*** Opening of DATA EXCERPTS ***

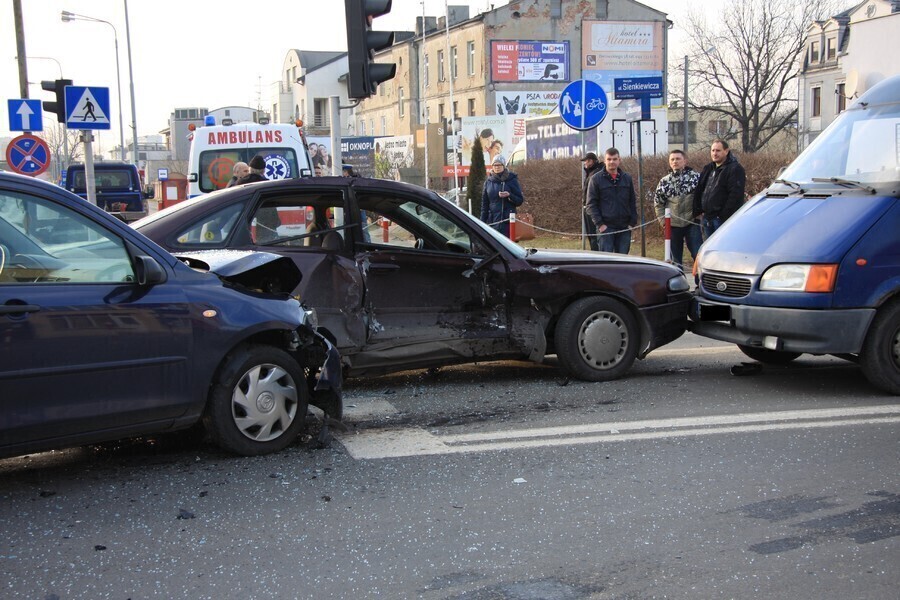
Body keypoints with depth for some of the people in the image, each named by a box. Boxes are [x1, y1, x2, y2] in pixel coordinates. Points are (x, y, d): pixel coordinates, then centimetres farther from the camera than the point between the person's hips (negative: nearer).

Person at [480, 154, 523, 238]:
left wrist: (509, 195, -18)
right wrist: (483, 222, 7)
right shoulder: (488, 182, 10)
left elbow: (520, 201, 0)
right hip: (492, 221, 3)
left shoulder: (511, 180, 1)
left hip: (507, 221, -3)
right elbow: (484, 204, 13)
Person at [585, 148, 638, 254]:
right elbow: (591, 204, -3)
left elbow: (632, 202, 13)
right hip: (606, 227, -3)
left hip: (624, 228, 3)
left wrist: (633, 222, 3)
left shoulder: (627, 178, 10)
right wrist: (599, 224, -11)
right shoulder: (596, 179, -1)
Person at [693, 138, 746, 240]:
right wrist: (697, 211, 10)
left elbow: (735, 195, -16)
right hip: (707, 218, 8)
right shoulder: (708, 169, 18)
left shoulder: (735, 169, -8)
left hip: (723, 220, -8)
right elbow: (698, 192, 21)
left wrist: (725, 216, -20)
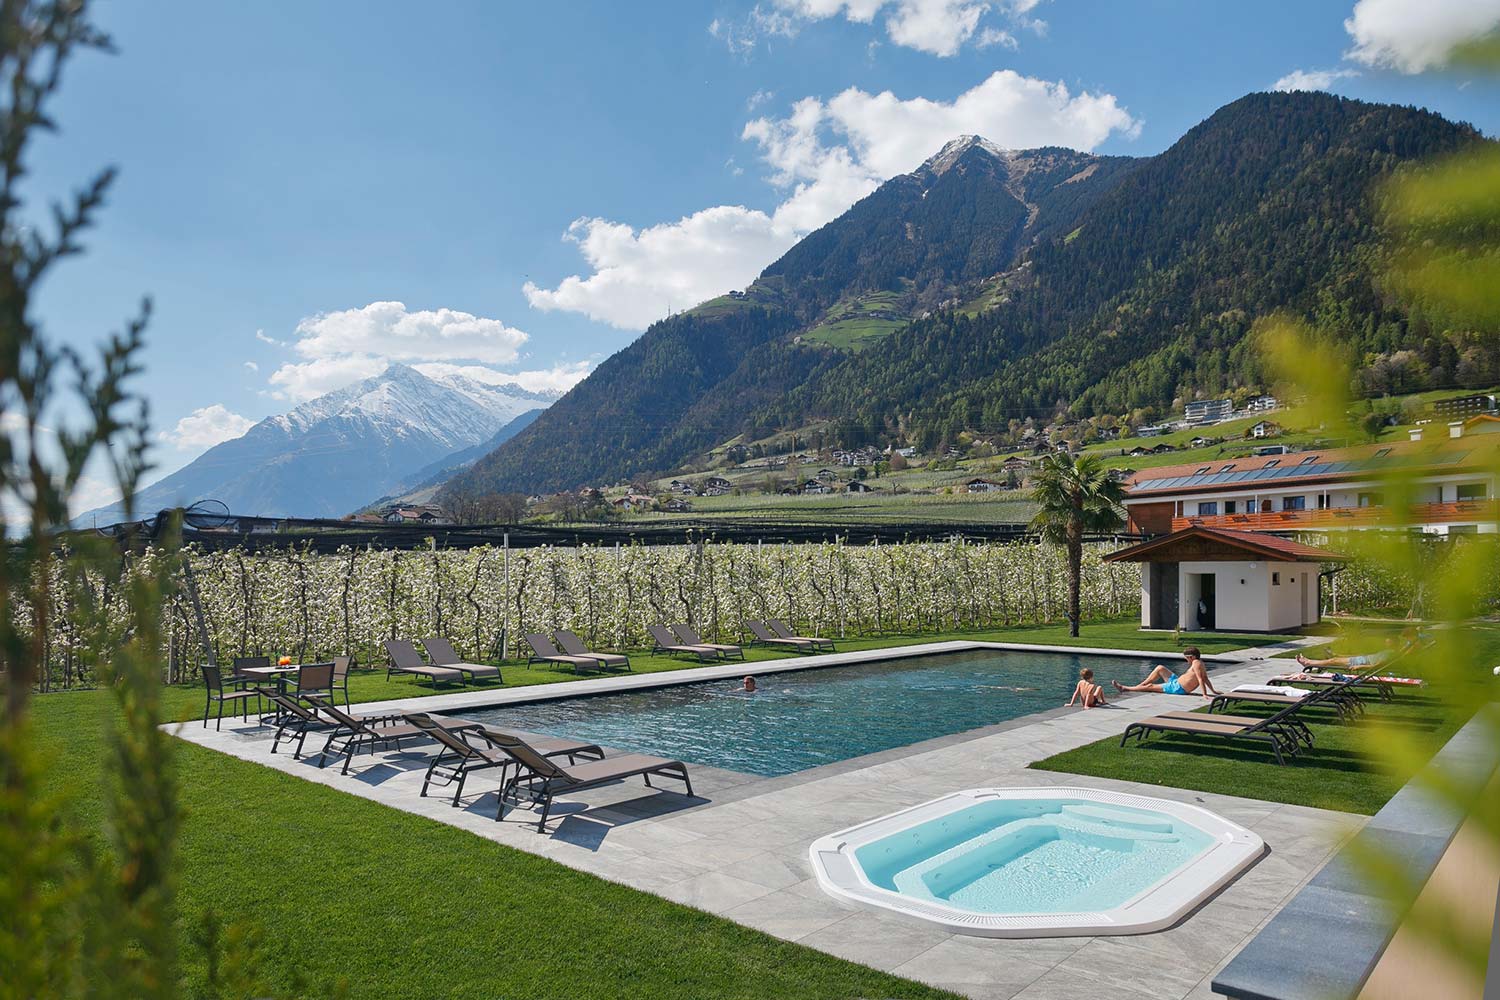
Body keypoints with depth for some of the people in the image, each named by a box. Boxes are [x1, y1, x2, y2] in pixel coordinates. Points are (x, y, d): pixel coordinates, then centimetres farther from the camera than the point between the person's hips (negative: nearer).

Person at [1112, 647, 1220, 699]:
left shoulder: (1196, 663, -20)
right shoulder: (1200, 664, 11)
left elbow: (1201, 679, -25)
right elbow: (1206, 679, 11)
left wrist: (1205, 694, -30)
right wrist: (1213, 691, 16)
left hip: (1178, 688, -10)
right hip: (1177, 682, 10)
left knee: (1150, 686, -3)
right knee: (1160, 668, 16)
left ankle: (1124, 688, 9)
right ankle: (1140, 685, 18)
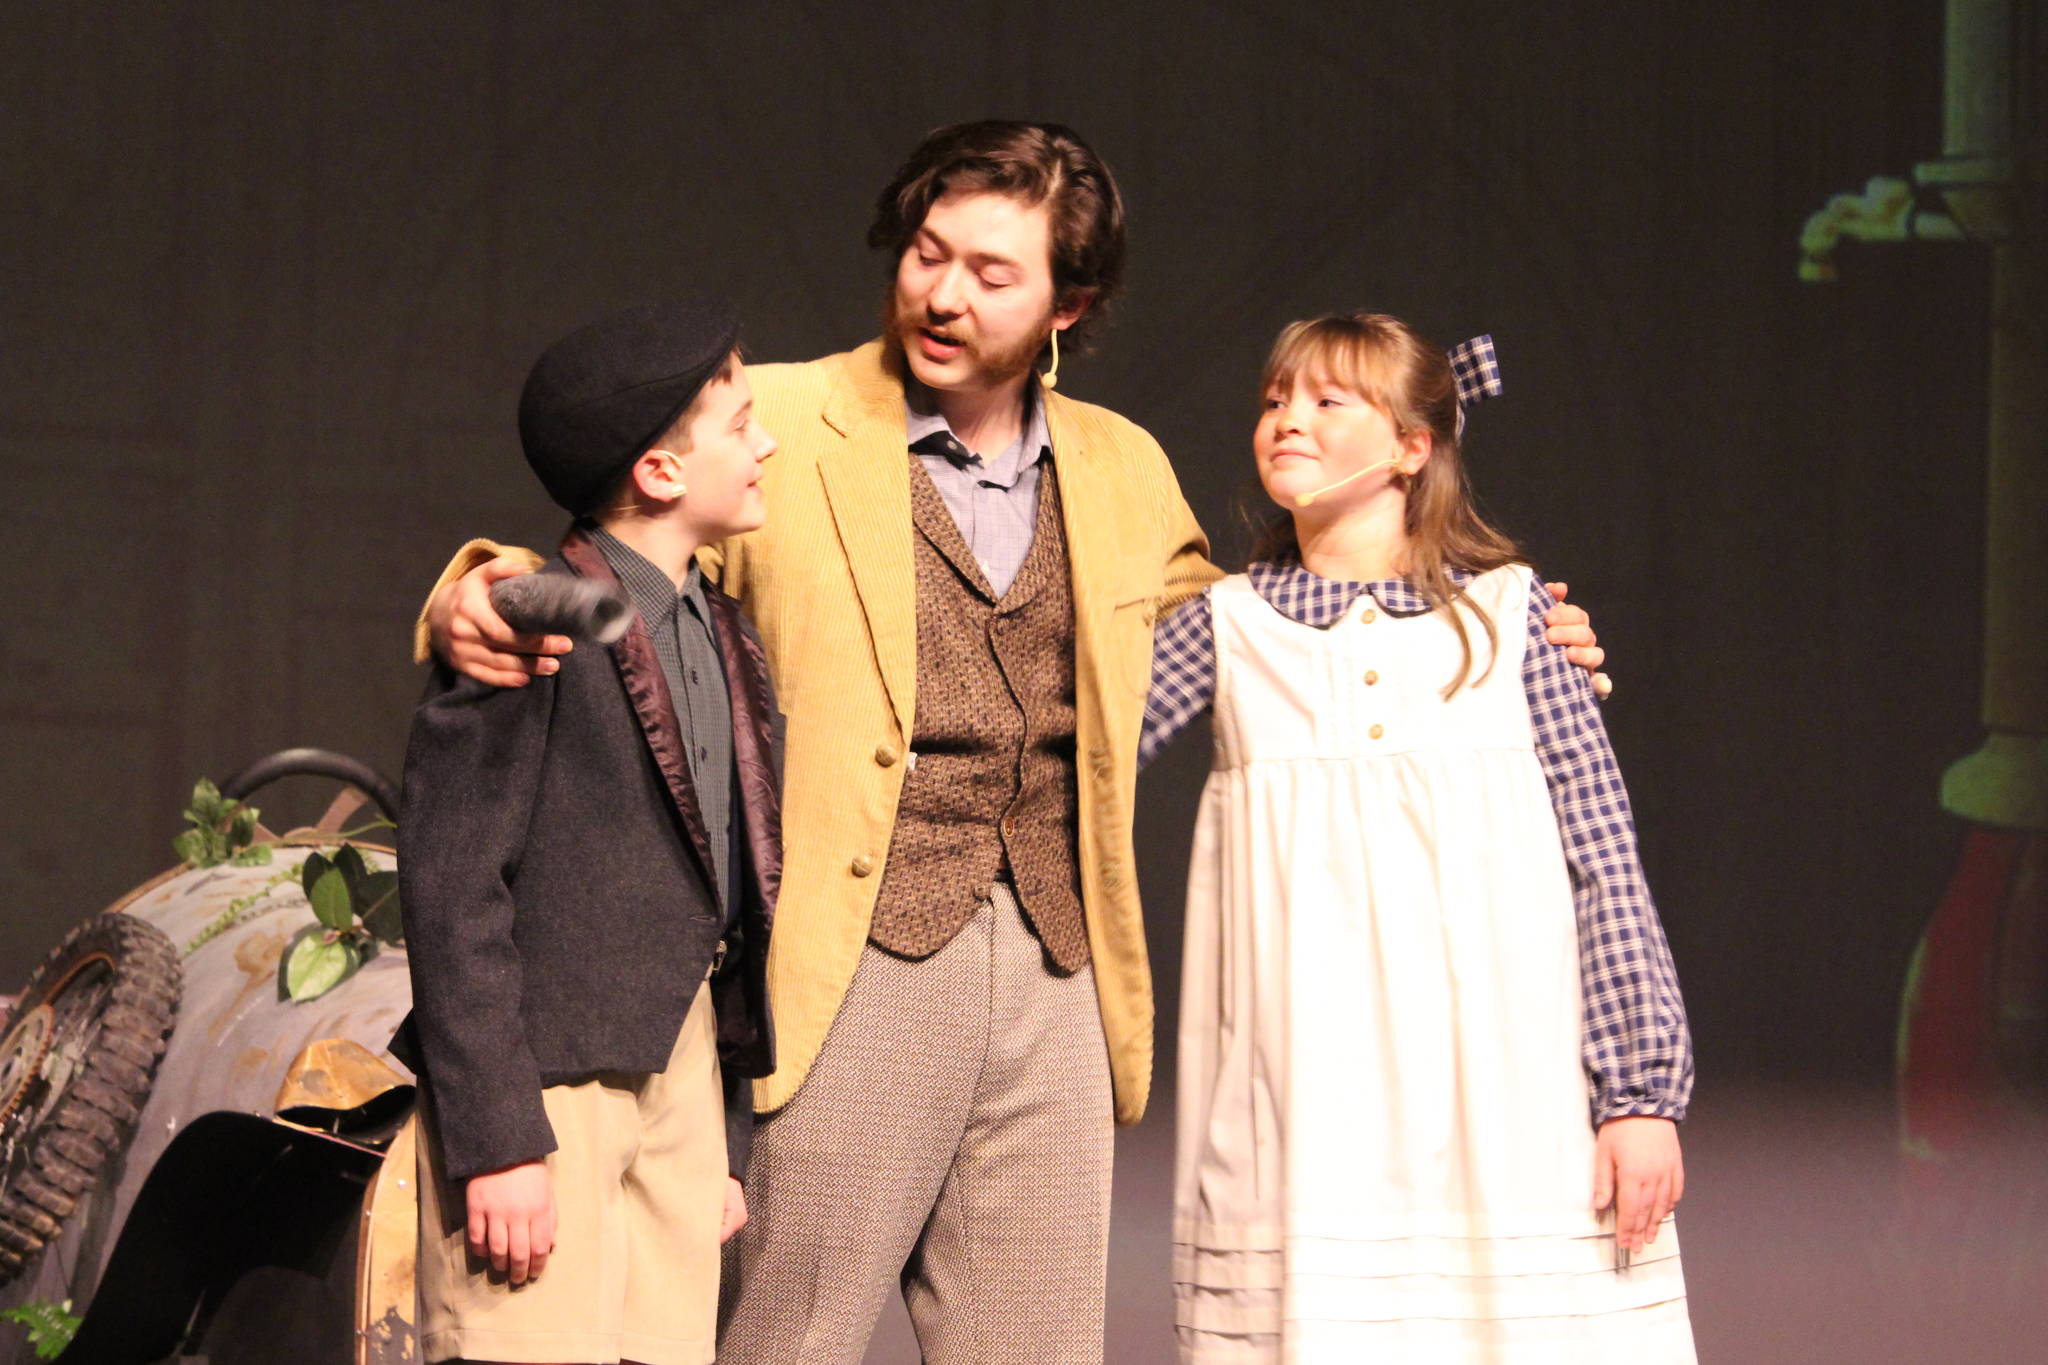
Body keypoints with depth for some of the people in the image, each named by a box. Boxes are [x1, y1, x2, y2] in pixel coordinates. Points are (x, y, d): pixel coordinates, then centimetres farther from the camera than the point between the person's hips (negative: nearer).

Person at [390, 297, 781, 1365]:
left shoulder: (727, 641, 15)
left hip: (681, 1073, 8)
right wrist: (497, 1141, -19)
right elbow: (451, 885, -14)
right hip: (547, 1075, -8)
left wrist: (726, 1144, 17)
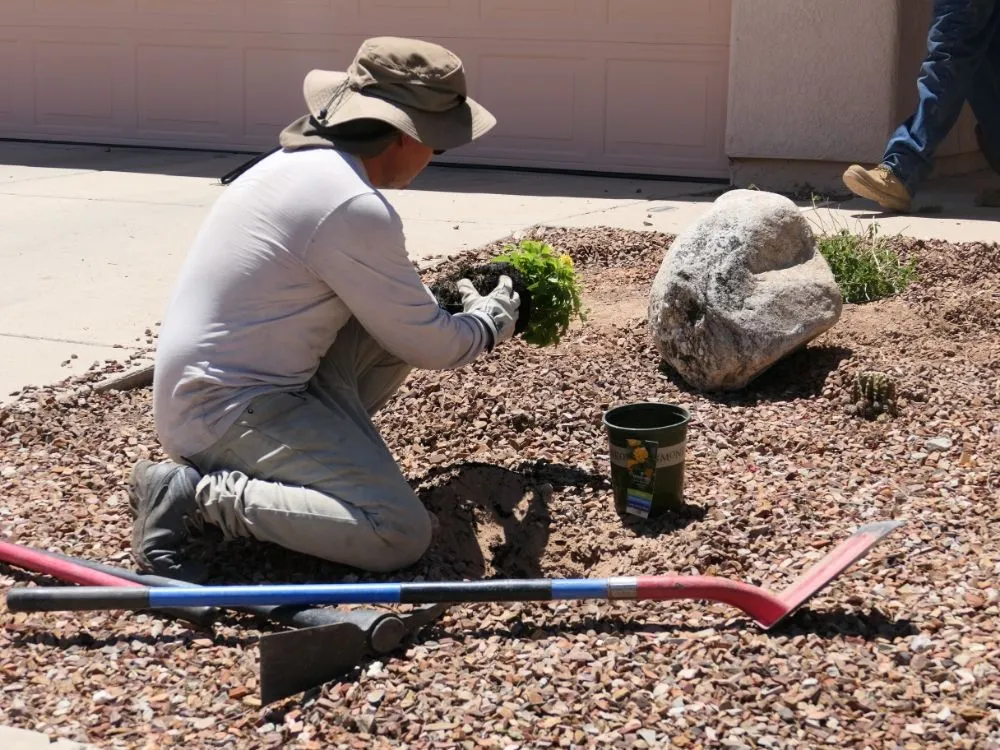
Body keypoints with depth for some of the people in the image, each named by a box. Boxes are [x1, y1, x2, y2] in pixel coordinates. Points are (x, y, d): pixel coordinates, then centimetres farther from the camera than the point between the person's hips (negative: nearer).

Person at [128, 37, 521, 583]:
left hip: (214, 384, 10)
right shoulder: (354, 206, -21)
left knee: (398, 319, 11)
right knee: (401, 534, -17)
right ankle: (199, 494, -13)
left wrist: (447, 303, 25)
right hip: (226, 411, -10)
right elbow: (427, 347, -10)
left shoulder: (300, 162, 8)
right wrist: (491, 323, 10)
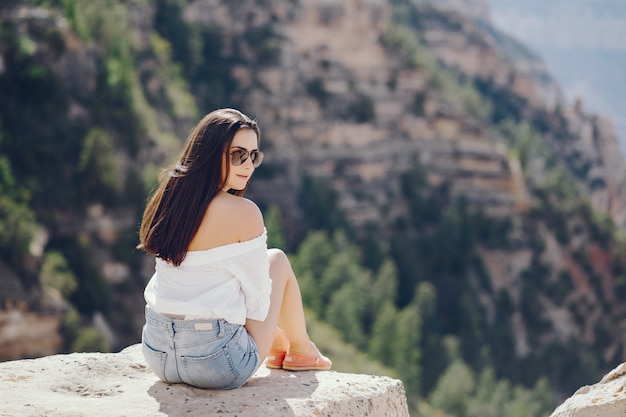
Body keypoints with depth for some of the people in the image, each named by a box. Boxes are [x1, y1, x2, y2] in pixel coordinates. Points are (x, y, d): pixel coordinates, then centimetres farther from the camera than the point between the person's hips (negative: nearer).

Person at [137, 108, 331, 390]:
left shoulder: (169, 199, 3)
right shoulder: (243, 213, -16)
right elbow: (257, 297, -10)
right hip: (218, 367, -6)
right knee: (277, 260, 16)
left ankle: (279, 345, 53)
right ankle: (301, 350, 36)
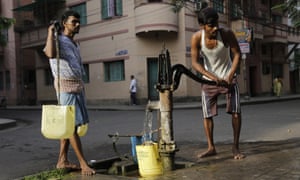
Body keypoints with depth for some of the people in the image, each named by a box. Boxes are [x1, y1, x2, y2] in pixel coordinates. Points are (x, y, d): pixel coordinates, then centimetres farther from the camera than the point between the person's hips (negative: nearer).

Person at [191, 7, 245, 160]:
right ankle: (211, 147, 17)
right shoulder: (196, 38, -18)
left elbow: (237, 54, -11)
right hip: (208, 79, 1)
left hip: (228, 77, -1)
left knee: (236, 111, -11)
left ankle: (235, 147, 3)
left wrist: (230, 76, -22)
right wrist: (213, 77, -30)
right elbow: (195, 63, -18)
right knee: (207, 114, 2)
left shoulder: (227, 34, -21)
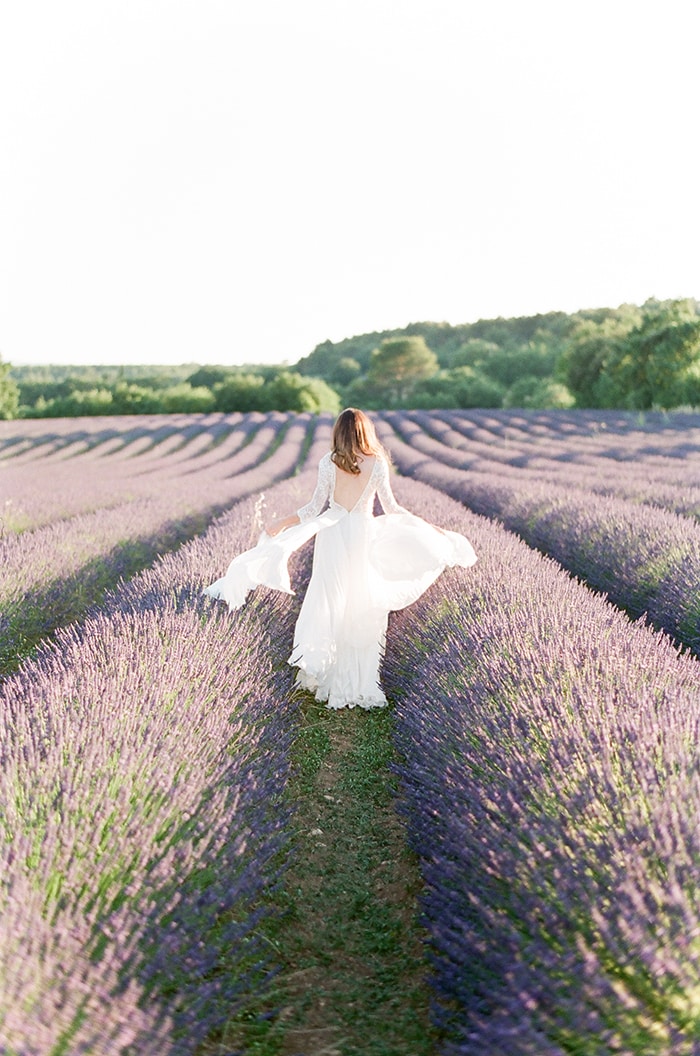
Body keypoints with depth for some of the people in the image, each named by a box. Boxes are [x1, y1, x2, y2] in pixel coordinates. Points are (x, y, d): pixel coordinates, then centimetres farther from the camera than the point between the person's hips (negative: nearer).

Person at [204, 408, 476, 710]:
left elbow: (315, 508, -4)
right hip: (362, 538, -1)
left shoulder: (329, 462, -4)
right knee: (363, 610, 9)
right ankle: (359, 684, 14)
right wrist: (429, 526, 9)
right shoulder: (377, 464, -4)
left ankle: (329, 679, 15)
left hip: (332, 537, 1)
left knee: (331, 606, 10)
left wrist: (282, 523, 6)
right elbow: (392, 508, -2)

*** Close of DATA EXCERPTS ***

**EXERCISE**
Copy out the data above line for line, with the pictures left out.

**EXERCISE RESPONSE**
Body keypoints with depth for some of the people in the image, each named by a box. Boxes are [x1, y1, x2, y2] in pixel coordinates. Points are (x, y, d): pixel coordinates, then centimetres farther from the camera than the point between the person's hips (negative: nearer).

Person at [480, 154, 523, 238]:
left wrist: (509, 195, -18)
right wrist: (483, 222, 7)
right shoulder: (488, 182, 10)
left elbow: (520, 201, 0)
right hip: (492, 221, 3)
left shoulder: (511, 180, 1)
left hip: (507, 221, -3)
right elbow: (484, 204, 13)
Person at [585, 148, 638, 254]:
right elbow: (591, 204, -3)
left elbow: (632, 202, 13)
right hip: (606, 227, -3)
left hip: (624, 228, 3)
left wrist: (633, 222, 3)
left shoulder: (627, 178, 10)
right wrist: (599, 224, -11)
right shoulder: (596, 179, -1)
Person at [693, 138, 746, 240]:
right wrist: (697, 211, 10)
left elbow: (735, 195, -16)
right hip: (707, 218, 8)
right shoulder: (708, 169, 18)
left shoulder: (735, 169, -8)
left hip: (723, 220, -8)
right elbow: (698, 192, 21)
left wrist: (725, 216, -20)
Body keypoints with depth for some of the people in the image, each named by a box. Boxes are [x1, y1, x2, y2] in pixel coordinates. Points are (x, y, d): pixel coordinates, then centimetres farther from the camera than the point between the person's hips (negative: nearer).

Person at [1112, 647, 1220, 699]:
left shoulder: (1196, 663, -20)
right shoulder: (1200, 664, 11)
left elbow: (1201, 679, -25)
right elbow: (1206, 679, 11)
left wrist: (1205, 694, -30)
right wrist: (1213, 691, 16)
left hip: (1178, 688, -10)
right hip: (1177, 682, 10)
left knee: (1150, 686, -3)
right knee: (1160, 668, 16)
left ankle: (1124, 688, 9)
right ankle: (1140, 685, 18)
Body keypoints with depth for some of the people in the image, each named by a box. Boxes are [x1, y1, x2, y2] in pixel coordinates. Points are (x, y, d): pixel coordinates, then centimetres farther from the camera than the point between the person's hips (negative: nearer).

Person at [390, 297, 781, 1365]:
left shoulder: (727, 641, 15)
left hip: (681, 1073, 8)
right wrist: (497, 1141, -19)
right elbow: (451, 885, -14)
right hip: (547, 1075, -8)
left wrist: (726, 1144, 17)
Body keypoints with depth for some of the people in the image, each named by a box. Boxes are [x1, y1, x2, y2] in pixel coordinates. Points are (x, y, d): pixel coordinates, then centimetres farther from the camera than the point between the person's hips (negative: nearer).

Person at [128, 37, 521, 583]:
left hip: (214, 384, 10)
right shoulder: (354, 206, -21)
left knee: (398, 319, 11)
right knee: (401, 534, -17)
right ankle: (199, 494, -13)
left wrist: (447, 303, 25)
right hip: (226, 411, -10)
right elbow: (427, 347, -10)
left shoulder: (300, 162, 8)
right wrist: (491, 323, 10)
Body keypoints with depth for some of the people in the image, each named by a box. Boxes are [x1, y1, x2, y2] in pixel coordinates. Points are (x, y, d): pixel coordinates, then centimetres farther from the camera than the point between the person's hips (negative: nearer).

Person at [137, 108, 331, 390]:
left shoulder: (169, 199, 3)
right shoulder: (243, 213, -16)
right elbow: (257, 297, -10)
right hip: (218, 367, -6)
right knee: (277, 260, 16)
left ankle: (279, 345, 53)
right ankle: (301, 350, 36)
Body keypoints with depth for some of the people in the image, each named by a box. Boxes are [x1, y1, x2, y2] in pixel coordinates. Points are (x, y, d): pixel coordinates, then centimetres farther from the camera than the point between the person's hips (negative: nearer).

Person at [191, 7, 245, 160]:
right ankle: (211, 147, 17)
right shoulder: (196, 38, -18)
left elbow: (237, 54, -11)
right hip: (208, 79, 1)
left hip: (228, 77, -1)
left knee: (236, 111, -11)
left ankle: (235, 147, 3)
left wrist: (230, 76, -22)
right wrist: (213, 77, -30)
right elbow: (195, 63, -18)
right knee: (207, 114, 2)
left shoulder: (227, 34, -21)
Body keypoints with depth for some of the people in the image, each named by a box. Boxes are [x1, y1, x2, y2] in pixel coordinates. Points are (x, y, d): pixel coordinates, then centimetres farther from the camera than the point between the person's hips (negative: nearer).

Person at [204, 408, 476, 710]:
left elbow: (315, 508, -4)
right hip: (362, 538, -1)
left shoulder: (329, 462, -4)
right knee: (363, 610, 9)
right ankle: (359, 684, 14)
right wrist: (429, 526, 9)
right shoulder: (377, 464, -4)
left ankle: (329, 679, 15)
left hip: (332, 537, 1)
left knee: (331, 606, 10)
left wrist: (282, 523, 6)
right elbow: (392, 508, -2)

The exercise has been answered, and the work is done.